Node-to-Tag Communication. The host-to-tag communication occurs over a time-slotted channel access mechanism due to its ease of integration of sensor tags and their widespread use in commodity devices. Both Bluetooth and Zigbee/IEEE 802.15.4 support this in their standards (Bluetooth SIG, 2021; IEEE, 2016). Figure 3 describes the communication between a tag $\mathtt{T}$ and its host $v_{2}$ , when assisted by a neighboring carrier provider IoT node $v_{1}$ . $t_{rx}$ and $t_{tx}$ are the times for the sensor tag to receive the request-to-transmit from its host, and for transmitting the sensor value back, respectively. $t_{cg}$ is the time spent in carrier provisioning for tag-to-host communication. The timeslot is long enough to complete one request-response cycle between a node and a tag—e.g., two consecutive Time-Slotted Channel Hopping (TSCH) timeslots (10 ms each) for both transmitting the request to the tag and receive the response (Pérez-Penichet et al., 2020; Perez-Ramirez et al., 2023). During $t_{req}$ , $v_{2}$ sends a request signal to $v_{1}$ to start carrier provisioning, allowing $v_{2}$ to regulate the frequency of tag interrogation—e.g., in a schedule with 10 timeslots (200 ms total duration with TSCH), a node might not want to query its tag $1000\text{ ms}/200\text{ ms}=4$ times per second.

REQUIREMENT 1
From the first block of records, echo the part that opens with the line containing "Which label corresponds" and closes with the line containing "Which series has the largest range", both lines included. Leave the pictures out.
The records below are unrelated to the text above.

GIVEN RECORDS
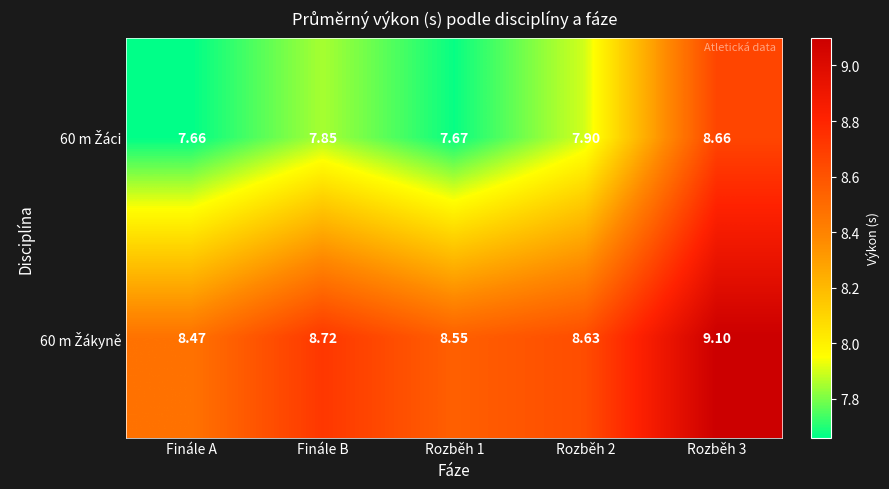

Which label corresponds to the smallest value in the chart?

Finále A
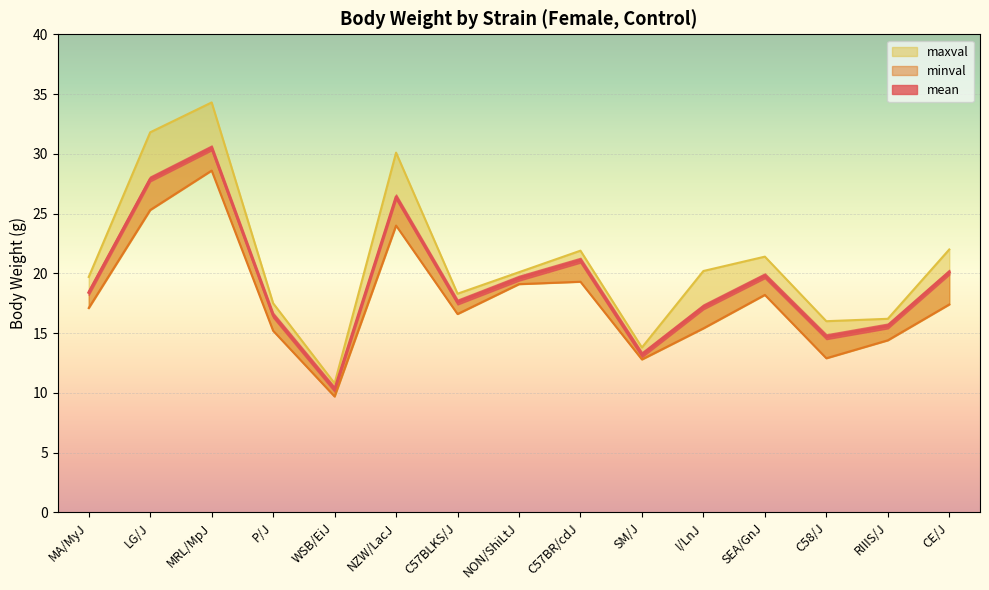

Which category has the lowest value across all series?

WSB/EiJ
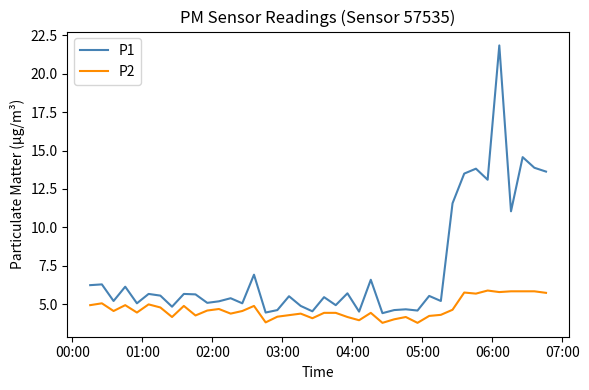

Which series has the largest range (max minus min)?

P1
* * *
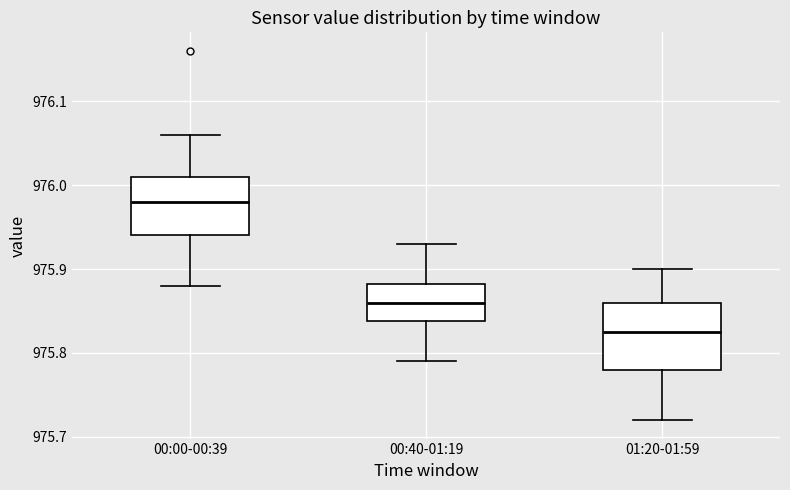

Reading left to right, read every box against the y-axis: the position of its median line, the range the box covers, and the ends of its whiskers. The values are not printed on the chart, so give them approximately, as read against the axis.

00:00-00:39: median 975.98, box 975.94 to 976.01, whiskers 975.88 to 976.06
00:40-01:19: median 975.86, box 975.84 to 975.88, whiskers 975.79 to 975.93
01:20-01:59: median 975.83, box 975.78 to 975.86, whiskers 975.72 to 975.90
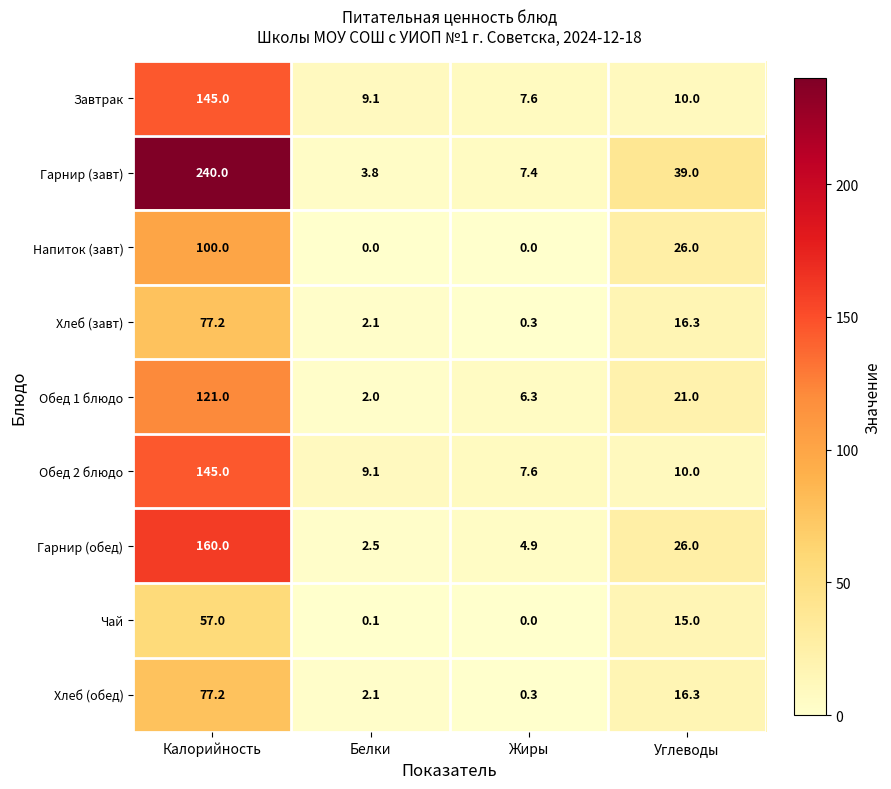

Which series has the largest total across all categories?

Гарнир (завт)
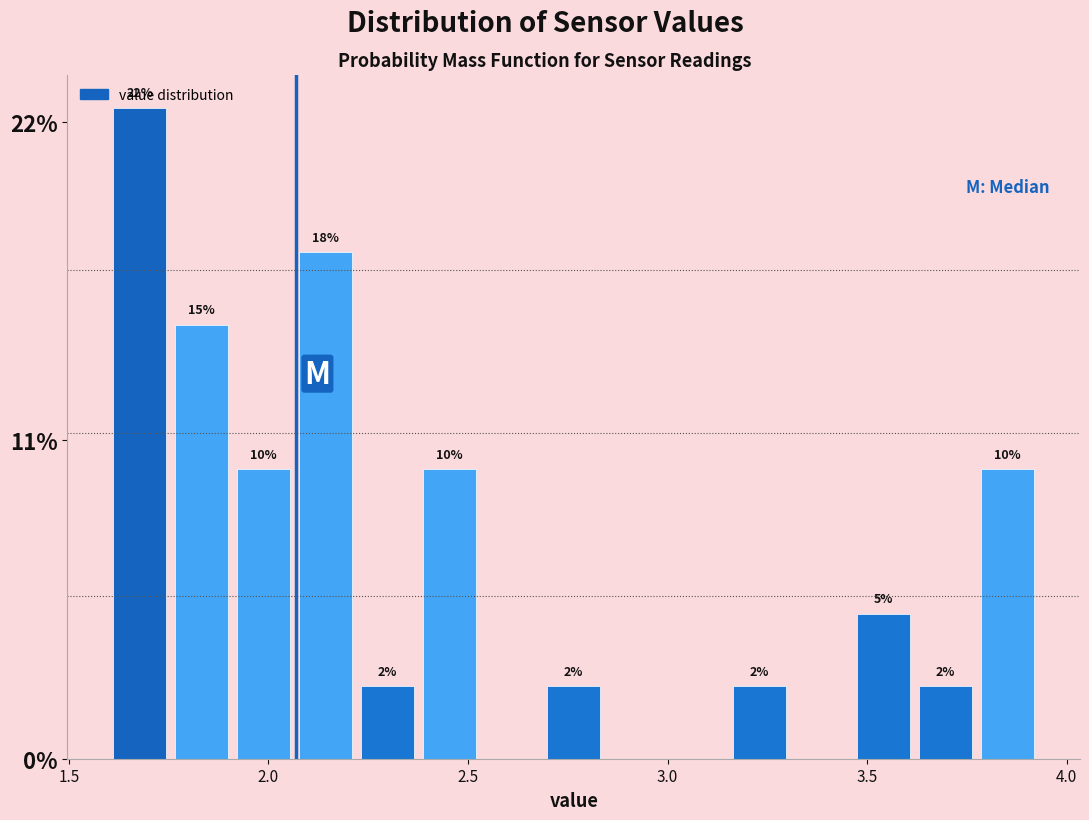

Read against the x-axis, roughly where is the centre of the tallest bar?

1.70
==
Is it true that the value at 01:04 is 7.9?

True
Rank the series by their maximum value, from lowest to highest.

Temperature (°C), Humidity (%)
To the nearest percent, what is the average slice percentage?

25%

REQUIREMENT 2
In the passage on node-to-tag communication, what does the host gain by sending a request signal to the neighboring node during t_req to start carrier provisioning?

ANSWER BOX 1
Which label corresponds to the smallest value in the chart?

Finále A

Which category has the lowest value across all series?

WSB/EiJ

Which series has the largest range (max minus min)?

ANSWER BOX 2
Sending that request lets the host regulate how often its tag is interrogated. For example, with a 10-timeslot schedule of 200 ms, a node might not want to query its tag four times per second.